• Try it:
Copy out every line below without alteration.

• Data for this exercise:
####################

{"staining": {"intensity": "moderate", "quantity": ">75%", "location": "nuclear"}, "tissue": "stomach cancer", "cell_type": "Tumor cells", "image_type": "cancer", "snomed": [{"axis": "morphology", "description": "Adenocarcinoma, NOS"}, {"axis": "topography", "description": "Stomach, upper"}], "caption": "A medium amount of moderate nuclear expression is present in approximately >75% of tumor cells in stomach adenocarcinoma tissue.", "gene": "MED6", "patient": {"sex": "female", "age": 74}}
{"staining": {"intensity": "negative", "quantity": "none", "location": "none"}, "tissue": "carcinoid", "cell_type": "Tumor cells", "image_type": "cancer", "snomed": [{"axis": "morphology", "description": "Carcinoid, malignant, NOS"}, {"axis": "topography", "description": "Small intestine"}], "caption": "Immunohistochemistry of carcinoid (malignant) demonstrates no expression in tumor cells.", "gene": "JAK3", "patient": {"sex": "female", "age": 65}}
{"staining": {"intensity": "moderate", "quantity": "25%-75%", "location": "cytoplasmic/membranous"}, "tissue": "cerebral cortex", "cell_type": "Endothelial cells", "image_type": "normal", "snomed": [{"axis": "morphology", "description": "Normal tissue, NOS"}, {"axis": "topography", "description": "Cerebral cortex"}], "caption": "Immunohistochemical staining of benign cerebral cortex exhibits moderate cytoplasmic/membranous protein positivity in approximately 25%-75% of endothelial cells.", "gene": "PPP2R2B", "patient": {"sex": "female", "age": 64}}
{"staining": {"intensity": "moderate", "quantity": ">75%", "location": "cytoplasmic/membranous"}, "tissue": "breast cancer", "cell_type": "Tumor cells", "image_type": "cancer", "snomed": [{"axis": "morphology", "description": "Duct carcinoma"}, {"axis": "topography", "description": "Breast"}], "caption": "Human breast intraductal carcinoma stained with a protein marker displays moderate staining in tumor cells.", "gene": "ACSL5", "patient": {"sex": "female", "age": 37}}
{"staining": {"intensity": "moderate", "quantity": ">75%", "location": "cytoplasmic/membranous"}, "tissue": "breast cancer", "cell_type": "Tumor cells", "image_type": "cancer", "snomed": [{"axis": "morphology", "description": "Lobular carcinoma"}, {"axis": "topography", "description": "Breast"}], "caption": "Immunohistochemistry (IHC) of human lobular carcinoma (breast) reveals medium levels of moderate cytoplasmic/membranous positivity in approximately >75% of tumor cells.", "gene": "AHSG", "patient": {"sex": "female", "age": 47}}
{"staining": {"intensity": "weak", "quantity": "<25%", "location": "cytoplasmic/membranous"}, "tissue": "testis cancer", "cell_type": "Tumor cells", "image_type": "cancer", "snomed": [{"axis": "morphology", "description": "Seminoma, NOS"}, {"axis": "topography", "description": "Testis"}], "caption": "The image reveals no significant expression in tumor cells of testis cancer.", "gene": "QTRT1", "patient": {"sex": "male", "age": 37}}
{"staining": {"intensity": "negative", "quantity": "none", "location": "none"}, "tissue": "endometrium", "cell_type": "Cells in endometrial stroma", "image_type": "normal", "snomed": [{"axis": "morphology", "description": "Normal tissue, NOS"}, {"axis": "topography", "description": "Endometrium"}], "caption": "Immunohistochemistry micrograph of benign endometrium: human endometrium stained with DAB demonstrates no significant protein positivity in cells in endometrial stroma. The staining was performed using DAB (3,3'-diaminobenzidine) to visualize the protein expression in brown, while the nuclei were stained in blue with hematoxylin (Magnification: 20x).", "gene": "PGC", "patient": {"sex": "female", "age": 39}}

####################

• Solution below:
{"staining": {"intensity": "moderate", "quantity": ">75%", "location": "nuclear"}, "tissue": "stomach cancer", "cell_type": "Tumor cells", "image_type": "cancer", "snomed": [{"axis": "morphology", "description": "Adenocarcinoma, NOS"}, {"axis": "topography", "description": "Stomach, upper"}], "caption": "A medium amount of moderate nuclear expression is present in approximately >75% of tumor cells in stomach adenocarcinoma tissue.", "gene": "MED6", "patient": {"sex": "female", "age": 74}}
{"staining": {"intensity": "negative", "quantity": "none", "location": "none"}, "tissue": "carcinoid", "cell_type": "Tumor cells", "image_type": "cancer", "snomed": [{"axis": "morphology", "description": "Carcinoid, malignant, NOS"}, {"axis": "topography", "description": "Small intestine"}], "caption": "Immunohistochemistry of carcinoid (malignant) demonstrates no expression in tumor cells.", "gene": "JAK3", "patient": {"sex": "female", "age": 65}}
{"staining": {"intensity": "moderate", "quantity": "25%-75%", "location": "cytoplasmic/membranous"}, "tissue": "cerebral cortex", "cell_type": "Endothelial cells", "image_type": "normal", "snomed": [{"axis": "morphology", "description": "Normal tissue, NOS"}, {"axis": "topography", "description": "Cerebral cortex"}], "caption": "Immunohistochemical staining of benign cerebral cortex exhibits moderate cytoplasmic/membranous protein positivity in approximately 25%-75% of endothelial cells.", "gene": "PPP2R2B", "patient": {"sex": "female", "age": 64}}
{"staining": {"intensity": "moderate", "quantity": ">75%", "location": "cytoplasmic/membranous"}, "tissue": "breast cancer", "cell_type": "Tumor cells", "image_type": "cancer", "snomed": [{"axis": "morphology", "description": "Duct carcinoma"}, {"axis": "topography", "description": "Breast"}], "caption": "Human breast intraductal carcinoma stained with a protein marker displays moderate staining in tumor cells.", "gene": "ACSL5", "patient": {"sex": "female", "age": 37}}
{"staining": {"intensity": "moderate", "quantity": ">75%", "location": "cytoplasmic/membranous"}, "tissue": "breast cancer", "cell_type": "Tumor cells", "image_type": "cancer", "snomed": [{"axis": "morphology", "description": "Lobular carcinoma"}, {"axis": "topography", "description": "Breast"}], "caption": "Immunohistochemistry (IHC) of human lobular carcinoma (breast) reveals medium levels of moderate cytoplasmic/membranous positivity in approximately >75% of tumor cells.", "gene": "AHSG", "patient": {"sex": "female", "age": 47}}
{"staining": {"intensity": "weak", "quantity": "<25%", "location": "cytoplasmic/membranous"}, "tissue": "testis cancer", "cell_type": "Tumor cells", "image_type": "cancer", "snomed": [{"axis": "morphology", "description": "Seminoma, NOS"}, {"axis": "topography", "description": "Testis"}], "caption": "The image reveals no significant expression in tumor cells of testis cancer.", "gene": "QTRT1", "patient": {"sex": "male", "age": 37}}
{"staining": {"intensity": "negative", "quantity": "none", "location": "none"}, "tissue": "endometrium", "cell_type": "Cells in endometrial stroma", "image_type": "normal", "snomed": [{"axis": "morphology", "description": "Normal tissue, NOS"}, {"axis": "topography", "description": "Endometrium"}], "caption": "Immunohistochemistry micrograph of benign endometrium: human endometrium stained with DAB demonstrates no significant protein positivity in cells in endometrial stroma. The staining was performed using DAB (3,3'-diaminobenzidine) to visualize the protein expression in brown, while the nuclei were stained in blue with hematoxylin (Magnification: 20x).", "gene": "PGC", "patient": {"sex": "female", "age": 39}}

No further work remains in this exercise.